頭が真っ白になった。


大好きな彼氏と2日連続でのお家デート。
コロナ禍の影響で夏休みに遠出が出来なくなった楓と秀斗は、ただの家デートでさえもペアルックをしてその時間を噛み締めていた。
ボーダーのTシャツに白い短パンとミニスカート合わせ、まるで海にいくかのような格好だった。



「え…!この曲好き!」


楓は指を刺しながら、高揚した声でプレイリストに手をかける。
1900年代の曲から最新の曲までダウンロードされたプレイリスト。音楽が大好きな楓にとって恋人の好きな曲を知ることは興味津々なのである。
秀斗とその歌を口ずさみながらスマホのプレイリストを眺めていた。
ゆっくりとスクロールされていく音楽と時間の流れが一緒に思えた。



「ちょっと俺トイレに行ってくる」

この後起こる事なんて微塵も思わせないかのような素振りで秀斗はトイレへ向かった。
ーーいつもスマホを預けていく彼。
私を安心させるかのように画面も開きっぱなしだった。




秀斗の良い噂は聞いたことがなかった。

軽い男として有名で、何人も楓の友達は秀斗に声をかけられていた。第一印象はチャラい人。
きっと50人に聞いても50人がそう言うだろう。
無視することが苦手だった楓は気乗りしないながらもDMでやりとりをしていた。




「今度電話しない?」

この一言が全ての始まりだったと思う。
楓は少しの興味から電話をしてしまった。人間の好奇心とは怖いものだ。
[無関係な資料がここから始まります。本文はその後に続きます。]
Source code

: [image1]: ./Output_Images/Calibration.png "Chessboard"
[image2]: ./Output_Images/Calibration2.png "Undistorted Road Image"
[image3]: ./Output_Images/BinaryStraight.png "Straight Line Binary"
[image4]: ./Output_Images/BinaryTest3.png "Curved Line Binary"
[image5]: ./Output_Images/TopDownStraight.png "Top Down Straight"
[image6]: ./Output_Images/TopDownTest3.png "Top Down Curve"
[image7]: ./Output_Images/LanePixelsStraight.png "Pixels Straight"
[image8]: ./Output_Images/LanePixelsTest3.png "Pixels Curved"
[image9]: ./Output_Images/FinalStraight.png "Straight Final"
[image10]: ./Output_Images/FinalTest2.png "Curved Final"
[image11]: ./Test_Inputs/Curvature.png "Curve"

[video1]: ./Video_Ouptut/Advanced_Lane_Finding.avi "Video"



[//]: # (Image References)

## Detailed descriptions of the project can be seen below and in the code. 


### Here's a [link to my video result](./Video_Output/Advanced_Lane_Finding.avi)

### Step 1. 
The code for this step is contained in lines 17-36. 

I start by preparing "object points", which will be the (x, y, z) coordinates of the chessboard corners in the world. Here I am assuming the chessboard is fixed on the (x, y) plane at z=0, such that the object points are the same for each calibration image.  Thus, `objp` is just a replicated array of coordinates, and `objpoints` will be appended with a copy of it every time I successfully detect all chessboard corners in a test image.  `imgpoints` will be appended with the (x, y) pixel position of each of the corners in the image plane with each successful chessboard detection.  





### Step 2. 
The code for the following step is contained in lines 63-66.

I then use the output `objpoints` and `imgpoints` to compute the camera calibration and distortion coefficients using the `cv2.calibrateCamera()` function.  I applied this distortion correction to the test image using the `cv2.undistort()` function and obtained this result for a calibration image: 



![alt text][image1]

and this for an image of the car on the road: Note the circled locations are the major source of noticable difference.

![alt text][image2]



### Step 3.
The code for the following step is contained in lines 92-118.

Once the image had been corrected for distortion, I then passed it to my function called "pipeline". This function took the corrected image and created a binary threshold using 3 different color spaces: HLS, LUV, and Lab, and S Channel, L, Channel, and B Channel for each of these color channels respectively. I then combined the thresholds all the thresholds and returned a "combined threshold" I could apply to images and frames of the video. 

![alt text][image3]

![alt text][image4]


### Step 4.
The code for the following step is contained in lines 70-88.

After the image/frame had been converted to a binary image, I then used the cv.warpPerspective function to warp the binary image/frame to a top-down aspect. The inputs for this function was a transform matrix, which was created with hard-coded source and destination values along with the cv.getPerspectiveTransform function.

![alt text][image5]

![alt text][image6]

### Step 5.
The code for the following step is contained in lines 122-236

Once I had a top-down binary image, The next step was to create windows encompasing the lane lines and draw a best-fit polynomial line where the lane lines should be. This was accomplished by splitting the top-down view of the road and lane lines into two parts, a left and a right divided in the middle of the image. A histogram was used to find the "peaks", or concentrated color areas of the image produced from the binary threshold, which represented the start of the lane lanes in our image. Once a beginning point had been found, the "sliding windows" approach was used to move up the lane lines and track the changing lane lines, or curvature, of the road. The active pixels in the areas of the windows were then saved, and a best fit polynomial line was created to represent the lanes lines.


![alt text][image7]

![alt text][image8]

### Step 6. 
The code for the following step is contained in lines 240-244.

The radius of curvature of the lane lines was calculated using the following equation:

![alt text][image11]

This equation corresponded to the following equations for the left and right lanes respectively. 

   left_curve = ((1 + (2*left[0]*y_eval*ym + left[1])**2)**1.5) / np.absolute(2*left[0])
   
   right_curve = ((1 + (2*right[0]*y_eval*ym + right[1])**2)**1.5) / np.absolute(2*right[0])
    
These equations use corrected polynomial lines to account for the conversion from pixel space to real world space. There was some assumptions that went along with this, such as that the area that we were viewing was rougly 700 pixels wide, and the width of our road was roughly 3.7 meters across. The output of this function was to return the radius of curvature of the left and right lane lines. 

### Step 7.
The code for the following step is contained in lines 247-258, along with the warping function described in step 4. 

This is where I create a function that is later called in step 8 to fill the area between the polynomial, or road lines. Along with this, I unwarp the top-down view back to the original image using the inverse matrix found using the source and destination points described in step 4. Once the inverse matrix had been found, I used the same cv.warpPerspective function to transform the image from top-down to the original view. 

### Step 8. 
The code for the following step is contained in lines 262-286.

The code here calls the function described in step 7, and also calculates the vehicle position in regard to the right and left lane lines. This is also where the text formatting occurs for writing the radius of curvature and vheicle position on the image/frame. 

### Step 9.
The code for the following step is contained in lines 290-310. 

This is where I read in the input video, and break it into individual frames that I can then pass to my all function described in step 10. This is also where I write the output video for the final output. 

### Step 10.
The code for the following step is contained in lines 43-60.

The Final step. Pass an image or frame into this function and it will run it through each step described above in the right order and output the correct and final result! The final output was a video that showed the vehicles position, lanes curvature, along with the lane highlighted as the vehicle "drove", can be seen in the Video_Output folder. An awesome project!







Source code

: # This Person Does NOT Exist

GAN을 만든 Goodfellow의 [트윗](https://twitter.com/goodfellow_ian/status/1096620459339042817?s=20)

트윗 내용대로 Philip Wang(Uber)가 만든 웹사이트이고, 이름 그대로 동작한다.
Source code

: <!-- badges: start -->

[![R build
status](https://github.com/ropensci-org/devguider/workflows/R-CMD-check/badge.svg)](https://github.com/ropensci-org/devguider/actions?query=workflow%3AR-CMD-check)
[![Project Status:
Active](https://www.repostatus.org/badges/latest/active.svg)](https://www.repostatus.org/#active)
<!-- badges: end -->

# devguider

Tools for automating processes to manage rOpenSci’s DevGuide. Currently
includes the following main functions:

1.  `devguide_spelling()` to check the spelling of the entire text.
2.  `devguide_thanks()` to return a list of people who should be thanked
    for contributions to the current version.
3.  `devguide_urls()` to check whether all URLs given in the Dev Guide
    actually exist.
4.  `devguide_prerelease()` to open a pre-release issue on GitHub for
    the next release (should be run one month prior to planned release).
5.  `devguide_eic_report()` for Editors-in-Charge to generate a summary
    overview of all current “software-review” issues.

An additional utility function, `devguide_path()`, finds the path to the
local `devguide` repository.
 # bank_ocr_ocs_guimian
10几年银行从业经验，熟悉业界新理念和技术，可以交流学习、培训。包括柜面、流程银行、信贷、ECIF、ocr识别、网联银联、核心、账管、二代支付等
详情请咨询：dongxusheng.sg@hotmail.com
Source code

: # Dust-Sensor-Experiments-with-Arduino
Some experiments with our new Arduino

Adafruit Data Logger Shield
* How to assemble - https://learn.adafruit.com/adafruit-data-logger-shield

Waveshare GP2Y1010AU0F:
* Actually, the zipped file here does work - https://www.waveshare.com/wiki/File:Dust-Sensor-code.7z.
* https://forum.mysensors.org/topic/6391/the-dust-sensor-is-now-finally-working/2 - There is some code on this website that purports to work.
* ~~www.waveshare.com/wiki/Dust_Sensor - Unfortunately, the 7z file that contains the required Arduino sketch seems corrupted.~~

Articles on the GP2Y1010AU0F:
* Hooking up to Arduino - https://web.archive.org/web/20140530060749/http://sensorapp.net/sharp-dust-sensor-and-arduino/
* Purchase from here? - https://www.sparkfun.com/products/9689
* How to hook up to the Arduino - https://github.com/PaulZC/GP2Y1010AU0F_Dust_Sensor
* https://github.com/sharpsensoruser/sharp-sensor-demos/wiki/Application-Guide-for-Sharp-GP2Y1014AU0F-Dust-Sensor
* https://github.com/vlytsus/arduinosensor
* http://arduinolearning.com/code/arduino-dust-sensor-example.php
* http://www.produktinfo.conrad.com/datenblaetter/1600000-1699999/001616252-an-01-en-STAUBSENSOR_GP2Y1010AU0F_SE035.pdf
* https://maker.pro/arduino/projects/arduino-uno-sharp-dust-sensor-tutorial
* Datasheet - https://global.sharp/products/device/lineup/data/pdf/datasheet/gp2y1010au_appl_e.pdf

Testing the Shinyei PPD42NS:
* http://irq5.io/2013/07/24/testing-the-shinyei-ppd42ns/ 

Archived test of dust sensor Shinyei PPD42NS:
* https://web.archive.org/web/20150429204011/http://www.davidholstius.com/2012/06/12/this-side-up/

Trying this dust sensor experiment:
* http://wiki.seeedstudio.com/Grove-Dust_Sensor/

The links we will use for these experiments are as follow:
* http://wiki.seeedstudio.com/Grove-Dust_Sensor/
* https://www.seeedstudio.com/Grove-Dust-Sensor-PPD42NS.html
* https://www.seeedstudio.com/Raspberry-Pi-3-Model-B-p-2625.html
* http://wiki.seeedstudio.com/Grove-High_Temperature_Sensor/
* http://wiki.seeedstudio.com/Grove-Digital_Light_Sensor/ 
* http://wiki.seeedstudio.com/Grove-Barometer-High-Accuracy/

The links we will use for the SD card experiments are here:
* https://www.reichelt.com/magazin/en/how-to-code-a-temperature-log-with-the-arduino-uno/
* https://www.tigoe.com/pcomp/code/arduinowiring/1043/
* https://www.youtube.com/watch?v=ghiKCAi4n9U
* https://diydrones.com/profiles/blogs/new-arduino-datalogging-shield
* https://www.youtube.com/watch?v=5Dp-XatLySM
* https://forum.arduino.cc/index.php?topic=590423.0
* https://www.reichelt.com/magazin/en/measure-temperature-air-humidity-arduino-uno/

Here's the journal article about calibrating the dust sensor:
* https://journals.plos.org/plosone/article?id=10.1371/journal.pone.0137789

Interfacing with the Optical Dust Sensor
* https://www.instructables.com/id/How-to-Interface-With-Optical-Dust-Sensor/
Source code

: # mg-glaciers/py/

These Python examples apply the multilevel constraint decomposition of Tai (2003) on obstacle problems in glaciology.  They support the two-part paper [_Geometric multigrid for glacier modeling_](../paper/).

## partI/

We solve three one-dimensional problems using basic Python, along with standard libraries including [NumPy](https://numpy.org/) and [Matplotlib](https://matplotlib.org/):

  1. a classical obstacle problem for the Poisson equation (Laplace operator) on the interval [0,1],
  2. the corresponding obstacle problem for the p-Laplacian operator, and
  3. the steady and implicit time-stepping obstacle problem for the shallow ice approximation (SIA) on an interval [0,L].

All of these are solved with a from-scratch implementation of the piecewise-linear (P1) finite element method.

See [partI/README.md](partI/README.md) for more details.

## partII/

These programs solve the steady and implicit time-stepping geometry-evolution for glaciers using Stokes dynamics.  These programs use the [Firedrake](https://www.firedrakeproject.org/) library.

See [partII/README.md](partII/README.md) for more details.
たった一度の行動で人生が大きく分かれることになるのだから。
学校でお互いの存在を知っていながらも話したことは1度もなく、初めての会話は電話だった。



第一印象は声がすごく優しい人。


低すぎもせず高すぎもせず、その声は落ち着きを纏っている。"ただチャラい"という印象だけで決めつけた自分が申し訳無くなった。聴けば聴くこと秀斗の話にのめり込み、次第にもっと話したい、もっと知りたいと楓の感情は惹かれていったのだ。

楓と秀斗が付き合うのは時間はかからなかった。